* [Work request]
What you return should match the entries below exactly, only without the images.

[[ Data shown, beginning ]]

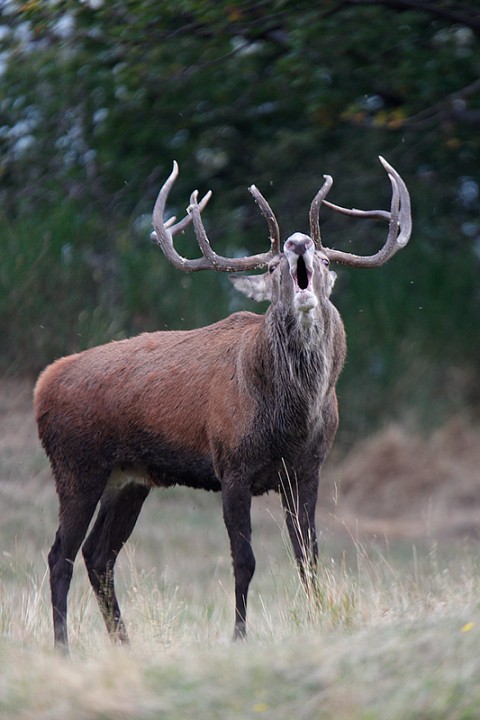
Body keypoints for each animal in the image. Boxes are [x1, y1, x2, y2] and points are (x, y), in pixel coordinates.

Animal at [33, 156, 410, 648]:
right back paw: (63, 647)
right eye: (272, 267)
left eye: (326, 259)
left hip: (128, 478)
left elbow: (308, 555)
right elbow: (244, 560)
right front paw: (239, 636)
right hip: (77, 463)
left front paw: (320, 619)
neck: (290, 421)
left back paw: (123, 644)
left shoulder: (307, 470)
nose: (298, 242)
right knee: (60, 554)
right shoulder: (232, 463)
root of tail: (43, 384)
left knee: (98, 556)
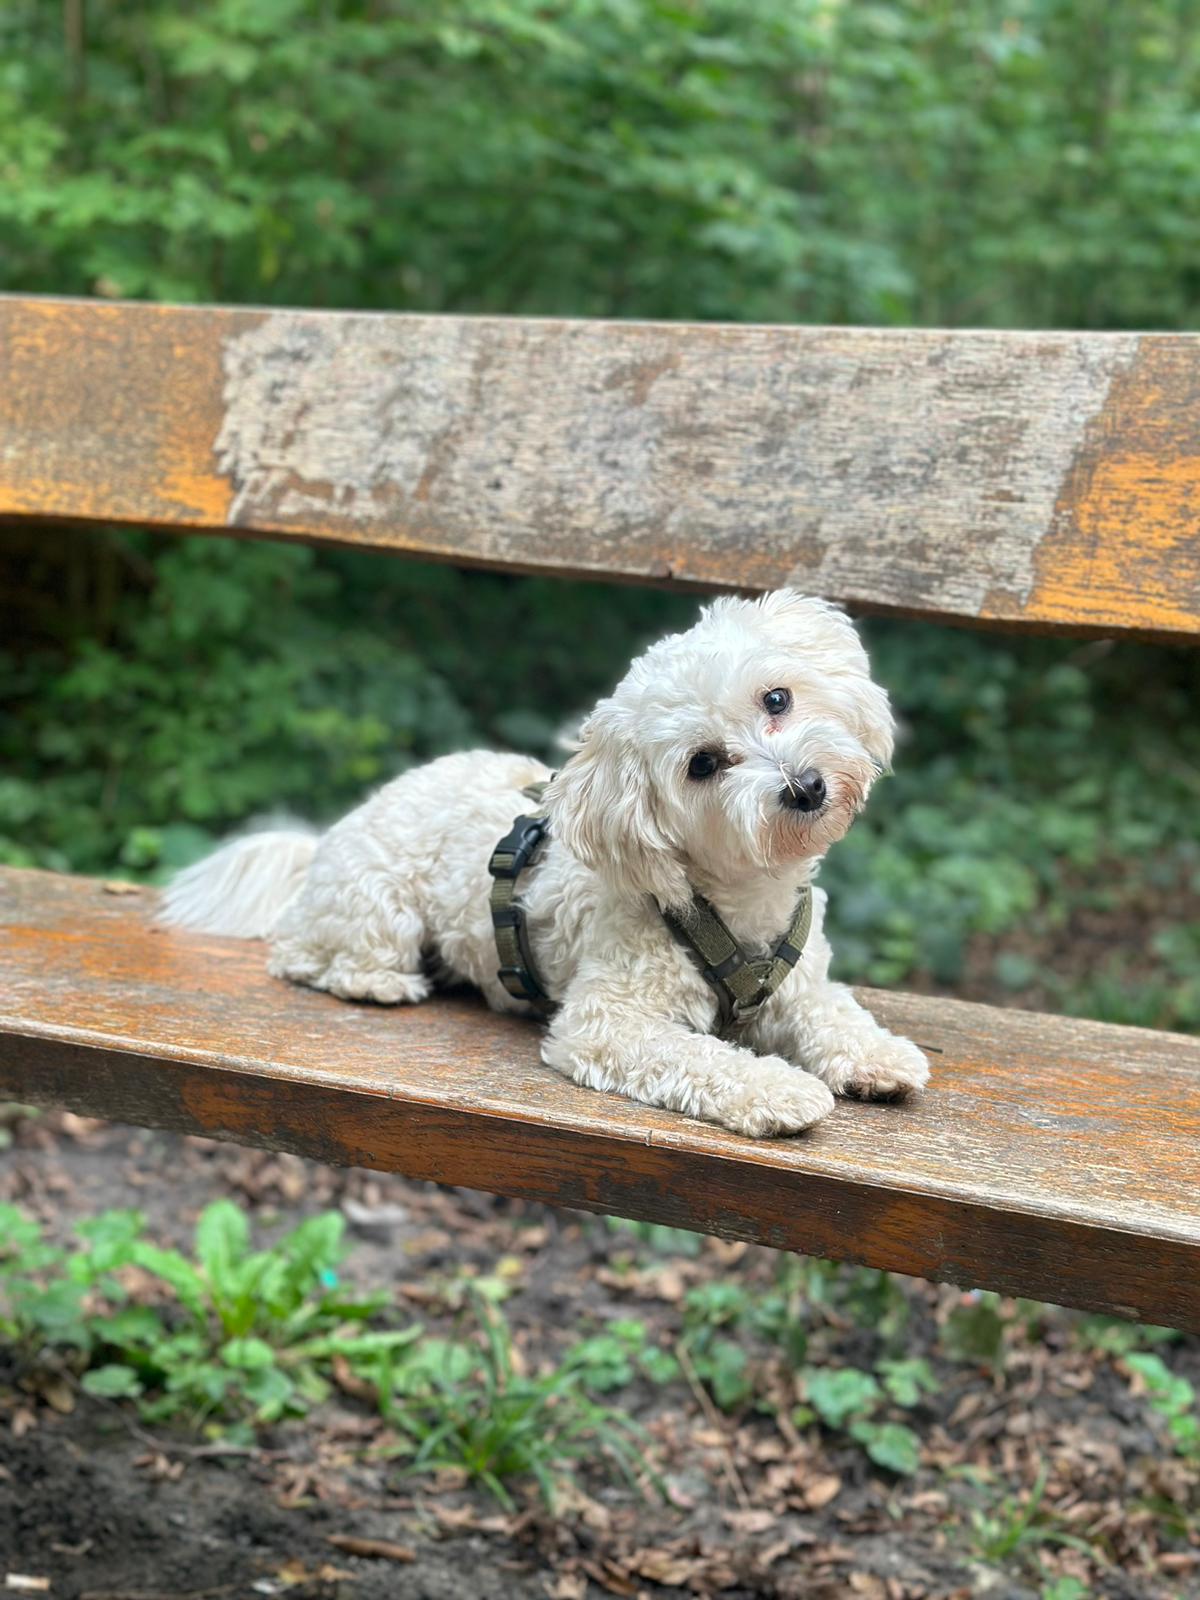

[[ Data shown, end ]]

* [Solution to the exercise]
Body keypoints for each animal in the image. Boxes are [x1, y1, x2, y2] and points are (x, y), in pixel coordinates.

Animal at [33, 156, 410, 648]:
right back paw: (63, 647)
right eye: (272, 267)
left eye: (326, 259)
left hip: (128, 478)
left elbow: (308, 555)
right elbow: (244, 560)
right front paw: (239, 636)
right hip: (77, 463)
left front paw: (320, 619)
neck: (290, 421)
left back paw: (123, 644)
left shoulder: (307, 470)
nose: (298, 242)
right knee: (60, 554)
right shoulder: (232, 463)
root of tail: (43, 384)
left knee: (98, 556)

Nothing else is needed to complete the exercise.